Chi Omega member Safra Catz is one of only 61 self-made female billionaires in the world, and she is continuously solidifying her position as a pinnacle of influence in business.
Safra recently debuted on Forbes’ definitive ranking of the wealthiest people on earth with a net worth of $1 billion. Though she owns less than 1% of the Oracle Company, her option grants, which form the majority of her fortune, have pushed her to the top 1%. But, how did Safra set herself up to become such a strong pillar of success in the business world?
Quiet leadership has been part of Safra’s reputation in the corporate world, particularly during her time at Oracle. Despite her long service to the company, she remains a mystery in the business world, and she is something of a mystery even within the company. She rarely grants interviews, and when she does, they are typically business-related. Some theories as to why she avoids interviews hint that her training as an investment banker probably taught her to deflect attention to the client – in her case, Oracle’s popular former CEO.
However, according to former Chi Omega National President Melanie Maxwell Shain, who served as a chapter advisor while Safra was a collegian, quiet leadership was part of her disposition during her college years, as well.
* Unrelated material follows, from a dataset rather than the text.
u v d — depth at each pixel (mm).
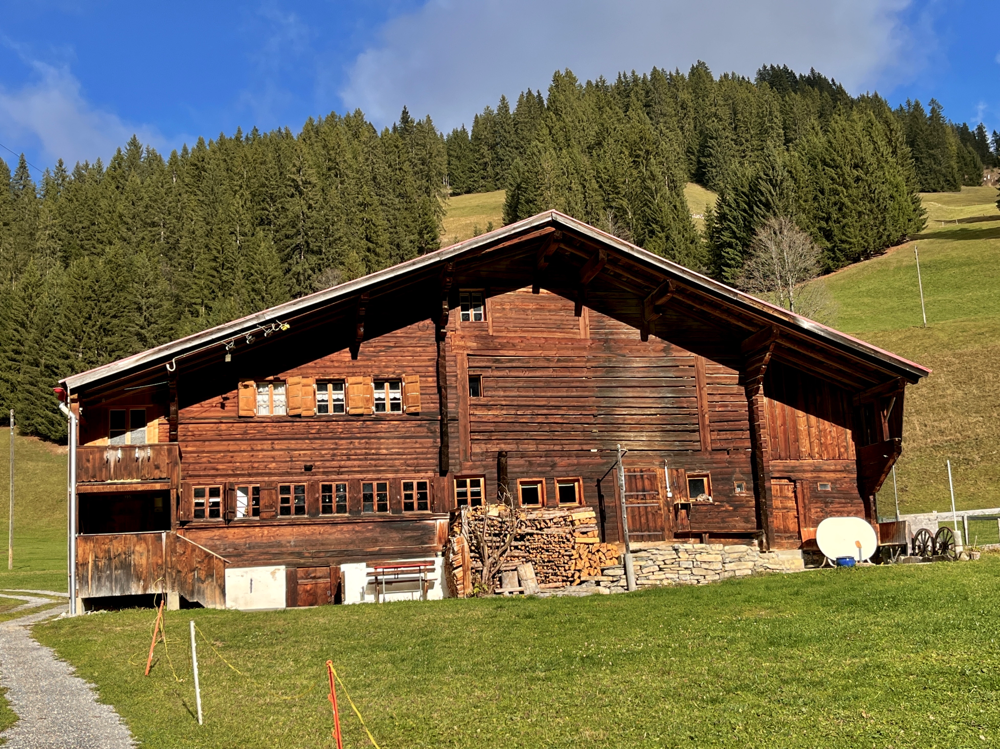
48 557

“Safra was a very focused young woman unceasingly working towards her goals.”-Maxwell Shain
“She approached her academic pursuits with tremendous intensity,” Maxwell Shain said. “While living in the Chi Omega chapter house, she didn’t hold a major leadership position in the chapter, but she was always there as a good, supportive member. Safra was driven to achieve the greatest benefit from her scholastic opportunities to prepare her for her future goals.”
After graduating from Brookline High, Catz studied business at the University of Pennsylvania, where she was a member of the Beta Alpha chapter of Chi Omega, and also played on the school’s fencing team. (A former coach of hers once laughingly described her as having a “combative personality.”) After earning her undergraduate degree, Catz earned her Juris Doctorate from the University of Pennsylvania, as well.
Despite earning her law degree, in the early 1990s, Catz went to work on Wall Street as an investment banker – a decision that would change her life.
In an interview in 2005, Safra revealed, “My best decision was to choose to go to Wall Street over law. I learned a lot and focused on the expanding software industry at a time when the independent software industry was just beginning. That ultimately brought me to Oracle.”
Catz joined Oracle in 1999 as senior vice president, and within months of joining, she was named an executive vice president. A mere two years later, in 2001, Ellison placed her on Oracle’s board. In 2004, she became a co-president. From November 2005 to September 2008, Catz was appointed as interim CFO, only to return as full-time CFO in 2011.
However, according to those who know her well, her title never has been particularly meaningful. Her real job has been making sure the entire organization follows the policies Larry Ellison sets.
And, despite being named the twelfth most powerful female in business by Forbes in 2013, Safra remains humble… and frugal, occasionally being seen on a weekend shopping trip to Costco, her children in tow, like any other busy professional stocking up on her family’s needs.